Re: Merge algorithms for large numbers of "tapes"

From: "Luke Lonergan" <llonergan(at)greenplum(dot)com>
To: "Jim C(dot) Nasby" <jnasby(at)pervasive(dot)com>, "Greg Stark" <gsstark(at)mit(dot)edu>
Cc: "Dann Corbit" <DCorbit(at)connx(dot)com>, "Tom Lane" <tgl(at)sss(dot)pgh(dot)pa(dot)us>, "Simon Riggs" <simon(at)2ndquadrant(dot)com>, pgsql-hackers(at)postgresql(dot)org
Subject: Re: Merge algorithms for large numbers of "tapes"
Date: 2006-03-09 17:03:55
Message-ID: C0359FFB.1ED96%llonergan@greenplum.com
Views: Raw Message | Whole Thread | Download mbox | Resend email
Thread:
Lists: pgsql-hackers

Jim,

On 3/9/06 8:35 AM, "Jim C. Nasby" <jnasby(at)pervasive(dot)com> wrote:

> Well, the reality remains though; most folks are unlikely to setup
> enough dedicated temp areas so that we can do one tape per disk, so it
> would be really good to have a sort method that didn't rely on that.

Agreed - however optimizing the run output and merge pass is straightforward
without knowing the underlying I/O infrastructure.

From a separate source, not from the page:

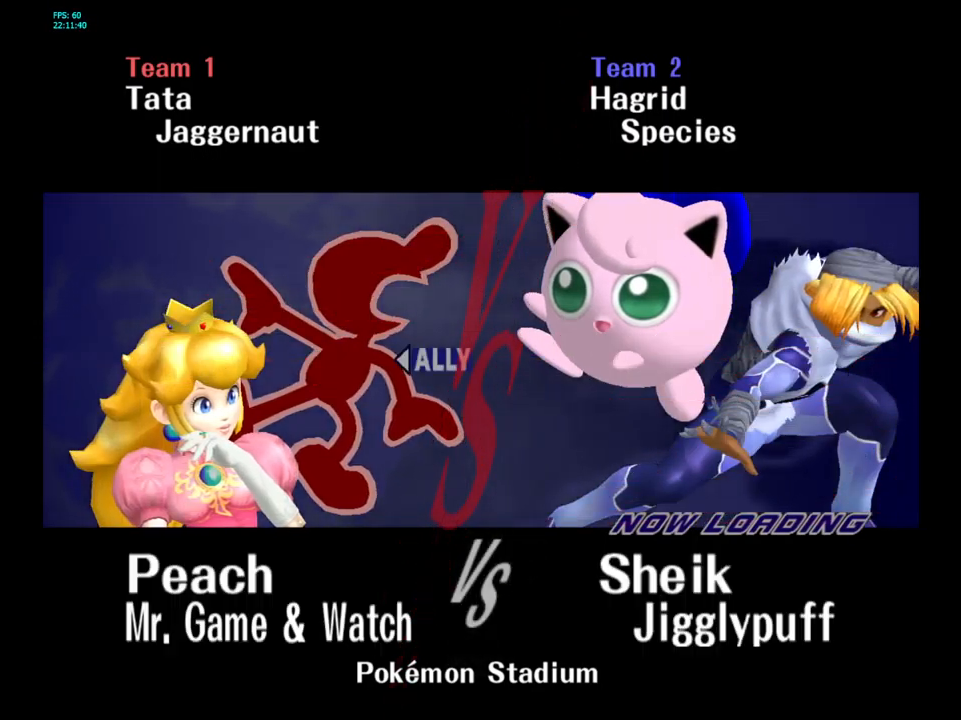
{"buttons": [], "left_stick": "center", "right_stick": "center", "events": [[16, "L1", "up"], [50, "R1", "up"]]}
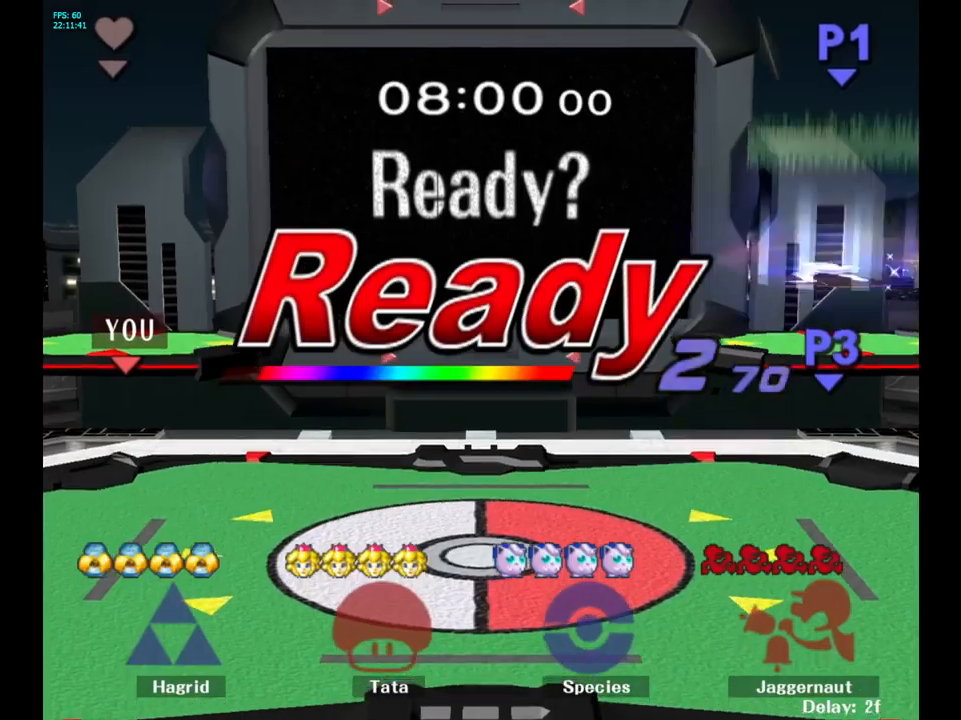
{"buttons": [], "left_stick": "right", "right_stick": "center", "events": [[350, "left_stick", "right"]]}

Consider that a popular commercial database, running on a 6-disk RAID5 with
one filesystem, performs external sorting 4 times faster (1/4 of the time)
than Postgres using a two pass sort. There is no special optimization of
the I/O path involved, it's simply a matter of using a modern external
sorting approach (no tapes).

Tom's point about finite memory is definitely important - it does take
roughly SQRT(sort set) of memory to perform the two pass sort, but that is a
completely manageable amount of memory. The problem we have now is that we
don't use a dynamic memory allocation mechanism to provide this amount of
RAM to the task. That's why the tape algorithm is "safe", because you can
guarantee an external sort result, even with tiny memory.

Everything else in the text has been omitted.